#### SUAS TAREFAS:
- A) Responda às perguntas abaixo com base no texto sobre maus-tratos a animais.
(i) Em que mês o caso das búfalas de Brotas ganhou destaque nacional?
(ii) Quantos quilos diários de matéria seca um búfalo de 300 kg precisa consumir, segundo a literatura citada?
(iii) Em que estado o caçador matou uma onça pintada?
- B) Escreva a continuação do texto sobre maus-tratos a animais a partir da última frase apresentada.

#### TEXTO DO EXERCÍCIO:

************

Apesar do avanço da legislação na salvaguarda aos animais, não resta dúvida de que se trata de penas brandas quando comparadas com as ações que são praticadas com crueldade contra esses seres indefesos.
Como dito, há centenas de casos de maus-tratos noticiados, mas quero me ater aqui a dois específicos, cuja crueldade me embrulhou o estômago e fiquei muito mal por alguns dias: o caso das búfalas do município paulista de Brotas e o caso do caçador que matou, por pura diversão, uma onça pintada em Mato Grosso.
O caso das búfalas ganhou destaque nacional em novembro do ano passado, gerando comoção nacional devido ao estado cadavérico dos animais quando foram encontrados. O plantel foi deixado sem comida e sem água várias vezes e muitos morreram de fome e de sede.
É importante ser mencionado que os búfalos são animais de grande porte, fato que exige, necessariamente, amplo suporte alimentar. De acordo com a literatura sobre manejo de bubalinos, um animal pesando 300 kg precisa consumir cerca de 6 kg diários de matéria seca e ter ampla disponibilidade de água de boa qualidade.
Ademais, são necessárias outras infraestruturas e cuidados adicionais para que os animais não sofram, tais como acesso a abrigos e a aspersores de água, complementação mineral, vacinas, dentre outros, que também não foram disponibilizados pelo tutor em sua fazenda, local cheio de irregularidades ambientais.

************

#### DADOS DO EXERCÍCIO:
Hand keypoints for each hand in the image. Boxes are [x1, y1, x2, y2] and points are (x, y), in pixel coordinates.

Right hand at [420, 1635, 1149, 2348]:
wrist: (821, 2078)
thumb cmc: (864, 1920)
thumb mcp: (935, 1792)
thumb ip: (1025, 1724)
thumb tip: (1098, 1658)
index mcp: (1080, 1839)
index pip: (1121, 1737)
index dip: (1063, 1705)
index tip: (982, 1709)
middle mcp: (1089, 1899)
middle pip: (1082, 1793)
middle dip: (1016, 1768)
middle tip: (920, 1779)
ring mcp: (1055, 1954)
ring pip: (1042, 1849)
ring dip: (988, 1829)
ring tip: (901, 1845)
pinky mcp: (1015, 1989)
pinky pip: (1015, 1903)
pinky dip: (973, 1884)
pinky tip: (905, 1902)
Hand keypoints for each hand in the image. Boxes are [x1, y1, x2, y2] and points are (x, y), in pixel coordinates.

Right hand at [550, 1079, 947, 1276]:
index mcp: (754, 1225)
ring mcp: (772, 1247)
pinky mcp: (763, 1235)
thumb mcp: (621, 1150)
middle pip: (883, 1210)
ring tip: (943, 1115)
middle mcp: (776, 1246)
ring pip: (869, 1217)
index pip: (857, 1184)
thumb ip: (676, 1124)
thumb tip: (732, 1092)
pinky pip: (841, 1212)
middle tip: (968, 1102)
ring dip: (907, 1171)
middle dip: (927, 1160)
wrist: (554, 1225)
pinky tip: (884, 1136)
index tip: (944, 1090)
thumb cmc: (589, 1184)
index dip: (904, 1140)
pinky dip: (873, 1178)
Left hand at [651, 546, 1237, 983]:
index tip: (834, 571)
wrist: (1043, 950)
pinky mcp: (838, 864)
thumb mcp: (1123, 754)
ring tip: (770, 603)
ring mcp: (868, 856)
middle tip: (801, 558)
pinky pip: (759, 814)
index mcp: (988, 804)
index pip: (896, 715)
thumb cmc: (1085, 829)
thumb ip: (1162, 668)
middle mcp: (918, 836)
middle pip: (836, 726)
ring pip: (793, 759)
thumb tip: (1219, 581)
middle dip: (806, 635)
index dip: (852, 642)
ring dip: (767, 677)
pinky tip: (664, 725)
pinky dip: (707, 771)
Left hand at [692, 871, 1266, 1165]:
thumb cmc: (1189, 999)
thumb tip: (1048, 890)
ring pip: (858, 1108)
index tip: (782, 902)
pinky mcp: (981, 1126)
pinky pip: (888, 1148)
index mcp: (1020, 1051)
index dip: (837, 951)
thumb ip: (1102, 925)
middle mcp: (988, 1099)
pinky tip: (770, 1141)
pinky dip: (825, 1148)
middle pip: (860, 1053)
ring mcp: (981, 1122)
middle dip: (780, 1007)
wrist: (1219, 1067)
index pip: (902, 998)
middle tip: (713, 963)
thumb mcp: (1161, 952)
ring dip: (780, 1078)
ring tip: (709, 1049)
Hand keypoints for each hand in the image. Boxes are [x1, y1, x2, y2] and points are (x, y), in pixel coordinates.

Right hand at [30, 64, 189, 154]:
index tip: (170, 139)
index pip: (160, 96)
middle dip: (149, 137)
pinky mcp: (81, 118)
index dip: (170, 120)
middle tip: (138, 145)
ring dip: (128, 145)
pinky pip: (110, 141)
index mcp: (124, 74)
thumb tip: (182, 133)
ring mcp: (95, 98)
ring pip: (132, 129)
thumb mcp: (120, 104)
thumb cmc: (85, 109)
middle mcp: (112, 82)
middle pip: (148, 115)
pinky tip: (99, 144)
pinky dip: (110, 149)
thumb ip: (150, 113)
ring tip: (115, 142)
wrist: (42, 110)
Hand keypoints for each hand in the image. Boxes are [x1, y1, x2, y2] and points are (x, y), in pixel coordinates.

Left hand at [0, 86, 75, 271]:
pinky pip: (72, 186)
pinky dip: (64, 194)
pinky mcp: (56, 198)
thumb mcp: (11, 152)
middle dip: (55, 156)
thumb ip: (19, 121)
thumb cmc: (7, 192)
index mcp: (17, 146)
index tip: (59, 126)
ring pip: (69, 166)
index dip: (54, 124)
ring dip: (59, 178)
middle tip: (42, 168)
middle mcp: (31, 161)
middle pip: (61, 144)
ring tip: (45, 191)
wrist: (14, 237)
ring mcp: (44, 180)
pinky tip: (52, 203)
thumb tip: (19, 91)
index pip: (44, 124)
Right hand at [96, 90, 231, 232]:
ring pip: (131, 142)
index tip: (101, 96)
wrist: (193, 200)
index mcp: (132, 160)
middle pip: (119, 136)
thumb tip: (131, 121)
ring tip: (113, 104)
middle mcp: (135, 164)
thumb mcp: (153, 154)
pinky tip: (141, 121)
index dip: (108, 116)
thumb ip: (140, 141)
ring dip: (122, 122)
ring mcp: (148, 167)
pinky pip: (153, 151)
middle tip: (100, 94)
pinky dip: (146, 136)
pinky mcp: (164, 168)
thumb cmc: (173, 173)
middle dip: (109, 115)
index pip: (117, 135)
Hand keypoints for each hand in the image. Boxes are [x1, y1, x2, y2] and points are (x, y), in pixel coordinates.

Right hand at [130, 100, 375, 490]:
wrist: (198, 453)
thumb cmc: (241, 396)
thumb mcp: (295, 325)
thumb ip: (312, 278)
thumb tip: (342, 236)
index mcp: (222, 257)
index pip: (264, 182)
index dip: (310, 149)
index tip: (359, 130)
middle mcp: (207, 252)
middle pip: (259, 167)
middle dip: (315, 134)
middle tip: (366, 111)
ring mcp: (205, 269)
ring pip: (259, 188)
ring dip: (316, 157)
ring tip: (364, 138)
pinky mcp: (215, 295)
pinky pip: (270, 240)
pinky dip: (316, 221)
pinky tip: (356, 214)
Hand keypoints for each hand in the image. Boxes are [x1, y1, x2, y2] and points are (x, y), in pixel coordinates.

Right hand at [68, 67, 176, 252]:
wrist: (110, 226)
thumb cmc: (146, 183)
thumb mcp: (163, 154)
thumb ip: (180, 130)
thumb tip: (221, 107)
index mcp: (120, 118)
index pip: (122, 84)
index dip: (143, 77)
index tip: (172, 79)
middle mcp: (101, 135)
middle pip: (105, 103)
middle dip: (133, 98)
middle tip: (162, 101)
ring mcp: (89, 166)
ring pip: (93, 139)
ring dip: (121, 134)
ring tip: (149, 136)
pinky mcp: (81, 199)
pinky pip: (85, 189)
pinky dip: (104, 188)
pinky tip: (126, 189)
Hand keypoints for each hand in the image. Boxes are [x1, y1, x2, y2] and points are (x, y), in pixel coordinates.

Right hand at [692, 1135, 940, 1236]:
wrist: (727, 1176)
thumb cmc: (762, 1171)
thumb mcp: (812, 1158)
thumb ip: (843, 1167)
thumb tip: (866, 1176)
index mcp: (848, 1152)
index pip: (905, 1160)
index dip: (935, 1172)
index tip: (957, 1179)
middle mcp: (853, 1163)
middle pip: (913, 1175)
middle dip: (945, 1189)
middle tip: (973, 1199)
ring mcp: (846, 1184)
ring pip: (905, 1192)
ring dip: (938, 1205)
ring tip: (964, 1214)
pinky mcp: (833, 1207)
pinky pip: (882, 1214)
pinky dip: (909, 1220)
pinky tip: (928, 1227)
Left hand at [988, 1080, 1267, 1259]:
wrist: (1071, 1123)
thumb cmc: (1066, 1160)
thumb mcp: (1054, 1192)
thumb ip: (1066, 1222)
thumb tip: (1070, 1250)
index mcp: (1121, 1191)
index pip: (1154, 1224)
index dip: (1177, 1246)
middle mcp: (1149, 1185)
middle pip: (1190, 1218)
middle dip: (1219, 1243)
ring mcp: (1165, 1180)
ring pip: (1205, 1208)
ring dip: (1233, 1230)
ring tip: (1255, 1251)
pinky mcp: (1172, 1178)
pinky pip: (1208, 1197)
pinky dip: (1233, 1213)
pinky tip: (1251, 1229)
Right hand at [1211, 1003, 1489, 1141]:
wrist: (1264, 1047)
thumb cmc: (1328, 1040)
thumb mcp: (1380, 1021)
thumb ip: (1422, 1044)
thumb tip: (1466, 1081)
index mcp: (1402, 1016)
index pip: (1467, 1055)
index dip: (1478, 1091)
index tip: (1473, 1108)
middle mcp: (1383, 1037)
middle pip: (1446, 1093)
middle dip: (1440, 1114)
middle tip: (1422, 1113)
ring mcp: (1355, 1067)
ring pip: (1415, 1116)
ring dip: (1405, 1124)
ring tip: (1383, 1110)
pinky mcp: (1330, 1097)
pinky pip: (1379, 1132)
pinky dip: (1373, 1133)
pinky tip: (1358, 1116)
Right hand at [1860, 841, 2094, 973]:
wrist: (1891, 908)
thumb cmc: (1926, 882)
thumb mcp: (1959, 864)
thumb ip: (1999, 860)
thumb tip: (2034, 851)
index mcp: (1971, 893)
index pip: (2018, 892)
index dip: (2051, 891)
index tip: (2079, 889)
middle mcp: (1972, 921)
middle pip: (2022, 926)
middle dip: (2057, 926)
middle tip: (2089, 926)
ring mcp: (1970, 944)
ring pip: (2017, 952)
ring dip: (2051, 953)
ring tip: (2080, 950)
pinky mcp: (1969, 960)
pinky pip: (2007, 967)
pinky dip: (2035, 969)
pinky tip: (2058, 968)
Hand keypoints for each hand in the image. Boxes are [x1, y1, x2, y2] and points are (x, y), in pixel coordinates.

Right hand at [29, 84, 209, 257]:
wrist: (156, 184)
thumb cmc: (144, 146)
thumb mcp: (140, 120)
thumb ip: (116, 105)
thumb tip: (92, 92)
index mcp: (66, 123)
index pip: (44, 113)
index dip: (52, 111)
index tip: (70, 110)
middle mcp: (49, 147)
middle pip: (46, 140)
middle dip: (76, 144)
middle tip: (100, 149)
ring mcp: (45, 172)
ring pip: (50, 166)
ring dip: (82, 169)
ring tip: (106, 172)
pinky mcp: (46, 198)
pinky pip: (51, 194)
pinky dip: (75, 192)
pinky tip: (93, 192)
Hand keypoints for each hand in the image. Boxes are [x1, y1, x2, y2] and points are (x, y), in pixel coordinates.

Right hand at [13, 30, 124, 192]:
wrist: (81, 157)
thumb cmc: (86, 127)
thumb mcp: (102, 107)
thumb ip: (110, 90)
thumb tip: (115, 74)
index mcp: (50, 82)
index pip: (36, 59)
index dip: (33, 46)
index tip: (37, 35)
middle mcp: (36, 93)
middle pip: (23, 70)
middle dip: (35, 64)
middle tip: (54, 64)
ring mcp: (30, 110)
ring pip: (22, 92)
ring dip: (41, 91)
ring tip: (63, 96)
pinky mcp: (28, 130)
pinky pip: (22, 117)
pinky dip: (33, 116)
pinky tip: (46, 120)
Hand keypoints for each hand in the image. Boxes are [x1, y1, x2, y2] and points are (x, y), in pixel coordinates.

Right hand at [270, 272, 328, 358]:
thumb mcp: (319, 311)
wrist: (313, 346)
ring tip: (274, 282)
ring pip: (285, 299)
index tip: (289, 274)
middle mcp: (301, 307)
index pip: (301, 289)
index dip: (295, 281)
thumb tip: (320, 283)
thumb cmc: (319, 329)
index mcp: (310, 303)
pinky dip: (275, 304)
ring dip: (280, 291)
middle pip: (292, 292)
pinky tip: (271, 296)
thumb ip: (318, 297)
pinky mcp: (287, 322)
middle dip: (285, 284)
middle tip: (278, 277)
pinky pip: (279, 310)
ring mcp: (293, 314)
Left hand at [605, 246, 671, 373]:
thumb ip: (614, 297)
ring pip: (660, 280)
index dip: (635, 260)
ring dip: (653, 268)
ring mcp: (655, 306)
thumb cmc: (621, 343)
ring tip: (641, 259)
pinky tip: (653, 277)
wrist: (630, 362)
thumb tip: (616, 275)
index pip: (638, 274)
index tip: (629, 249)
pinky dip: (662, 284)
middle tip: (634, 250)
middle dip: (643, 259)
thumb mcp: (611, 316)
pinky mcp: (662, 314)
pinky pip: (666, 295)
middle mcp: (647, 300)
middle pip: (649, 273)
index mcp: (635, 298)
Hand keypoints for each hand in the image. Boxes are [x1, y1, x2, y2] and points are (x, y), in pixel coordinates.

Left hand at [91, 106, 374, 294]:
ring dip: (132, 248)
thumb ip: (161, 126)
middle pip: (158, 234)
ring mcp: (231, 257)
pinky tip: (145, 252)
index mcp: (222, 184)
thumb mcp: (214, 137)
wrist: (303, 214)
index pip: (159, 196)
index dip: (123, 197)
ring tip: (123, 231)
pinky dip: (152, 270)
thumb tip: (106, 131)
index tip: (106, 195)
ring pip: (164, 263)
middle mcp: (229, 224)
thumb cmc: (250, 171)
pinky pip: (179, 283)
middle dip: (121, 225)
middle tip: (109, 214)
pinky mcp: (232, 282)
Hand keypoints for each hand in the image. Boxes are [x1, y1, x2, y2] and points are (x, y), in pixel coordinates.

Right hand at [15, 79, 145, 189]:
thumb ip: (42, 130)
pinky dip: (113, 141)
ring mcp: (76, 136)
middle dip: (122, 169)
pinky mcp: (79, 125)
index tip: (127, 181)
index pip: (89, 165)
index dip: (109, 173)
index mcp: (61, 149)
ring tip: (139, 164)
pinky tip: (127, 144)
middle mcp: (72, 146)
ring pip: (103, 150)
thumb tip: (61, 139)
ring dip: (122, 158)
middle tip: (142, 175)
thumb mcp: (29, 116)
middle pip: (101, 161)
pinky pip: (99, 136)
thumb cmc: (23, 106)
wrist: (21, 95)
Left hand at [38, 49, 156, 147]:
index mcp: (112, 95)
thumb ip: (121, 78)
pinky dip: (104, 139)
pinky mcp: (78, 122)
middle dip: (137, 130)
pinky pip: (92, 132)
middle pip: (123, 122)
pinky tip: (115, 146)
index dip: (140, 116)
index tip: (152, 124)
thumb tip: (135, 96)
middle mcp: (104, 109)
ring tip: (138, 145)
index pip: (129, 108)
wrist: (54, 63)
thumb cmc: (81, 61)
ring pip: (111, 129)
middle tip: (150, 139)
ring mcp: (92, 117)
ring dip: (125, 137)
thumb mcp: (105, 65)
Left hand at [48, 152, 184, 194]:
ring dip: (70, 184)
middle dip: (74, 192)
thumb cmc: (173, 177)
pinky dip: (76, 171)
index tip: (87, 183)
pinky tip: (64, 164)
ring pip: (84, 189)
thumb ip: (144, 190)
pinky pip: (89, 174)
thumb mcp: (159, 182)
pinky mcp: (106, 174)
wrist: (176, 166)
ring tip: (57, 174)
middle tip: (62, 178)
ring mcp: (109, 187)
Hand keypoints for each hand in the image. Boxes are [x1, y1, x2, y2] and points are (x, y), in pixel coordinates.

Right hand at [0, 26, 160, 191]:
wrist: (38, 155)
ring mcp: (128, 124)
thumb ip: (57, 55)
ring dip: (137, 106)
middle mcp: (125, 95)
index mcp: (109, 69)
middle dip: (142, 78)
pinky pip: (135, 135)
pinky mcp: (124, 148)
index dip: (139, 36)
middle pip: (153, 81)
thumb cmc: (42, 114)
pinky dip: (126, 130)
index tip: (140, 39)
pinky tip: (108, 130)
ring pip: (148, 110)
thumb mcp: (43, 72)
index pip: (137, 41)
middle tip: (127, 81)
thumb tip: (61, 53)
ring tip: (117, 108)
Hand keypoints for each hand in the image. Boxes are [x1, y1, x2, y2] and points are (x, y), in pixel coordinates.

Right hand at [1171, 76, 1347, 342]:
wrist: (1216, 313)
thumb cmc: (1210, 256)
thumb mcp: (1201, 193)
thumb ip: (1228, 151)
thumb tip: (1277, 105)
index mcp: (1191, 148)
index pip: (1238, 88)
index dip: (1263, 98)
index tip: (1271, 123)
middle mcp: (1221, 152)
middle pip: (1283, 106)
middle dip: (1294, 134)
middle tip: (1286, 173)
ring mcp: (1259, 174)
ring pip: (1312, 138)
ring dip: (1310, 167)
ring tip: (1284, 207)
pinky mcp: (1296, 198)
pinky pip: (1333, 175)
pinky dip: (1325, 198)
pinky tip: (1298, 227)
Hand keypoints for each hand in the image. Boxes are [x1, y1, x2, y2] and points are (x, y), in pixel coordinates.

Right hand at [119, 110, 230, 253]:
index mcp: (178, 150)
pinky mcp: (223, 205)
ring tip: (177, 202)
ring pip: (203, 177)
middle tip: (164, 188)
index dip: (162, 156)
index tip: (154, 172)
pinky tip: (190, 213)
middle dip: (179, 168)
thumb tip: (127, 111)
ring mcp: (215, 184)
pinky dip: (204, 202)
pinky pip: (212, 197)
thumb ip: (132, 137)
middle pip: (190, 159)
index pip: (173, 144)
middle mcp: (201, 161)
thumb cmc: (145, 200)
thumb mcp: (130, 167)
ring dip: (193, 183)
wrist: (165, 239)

************

#### RESPOSTAS POR TAREFA:
- A)
(i) Em novembro do ano passado.
(ii) Cerca de 6 kg.
(iii) Em Mato Grosso.

- B)
Depois de uma ampla e séria investigação, a única explicação plausível para o caso de maus-tratos das búfalas era o mau-caratismo do proprietário e a sua psicopatia, uma vez que inúmeras medidas poderiam ter sido tomadas por ele para evitar o sofrimento dos animais. Parte do plantel só foi salvo graças à intervenção da sociedade civil, ou seja, por meio da generosidade e solidariedade de muitas pessoas.
No caso da onça, cruelmente abatida, segundo reportagem do portal Metrópoles, o caçador, além de abater o animal a tiros, fez questão de se filmar ao lado dele já sem vida, dizendo alguns absurdos. Faço questão de reproduzir aqui um trecho que foi extraído do vídeo e citado na reportagem publicada no dia 1º de abril deste ano.
“Já quando aparece abraçado com a onça abatida, ele [caçador] faz comentários de cunho sexual, se gabando. ‘Chora não, bebê! Aqui não tem mamãe e nem papai. É Lapada do Língua Preta. Você não vale b* nenhuma, sua filha da p*. Se você fosse fêmea, eu dava uma ‘encoxada’ em você. Sua sem-vergonha. Não vale nada. Aí viu? É assim que o homem faz. Obrigado!’”.
Depois de lermos palavras como essas, o que podemos dizer, caro(a) leitor(a)? Certamente trata-se de um caso claro de psicopatia. Todavia, precisaríamos do auxílio de um(a) psiquiatra ou de um(a) psicólogo(a) para irmos mais a fundo no entendimento e na explicação de um comportamento tão atroz assim. Como sociólogo, o que posso dizer é que precisamos endurecer as leis relacionadas aos maus tratos dos animais, fazendo-se necessárias penas mais longas e multas mais altas.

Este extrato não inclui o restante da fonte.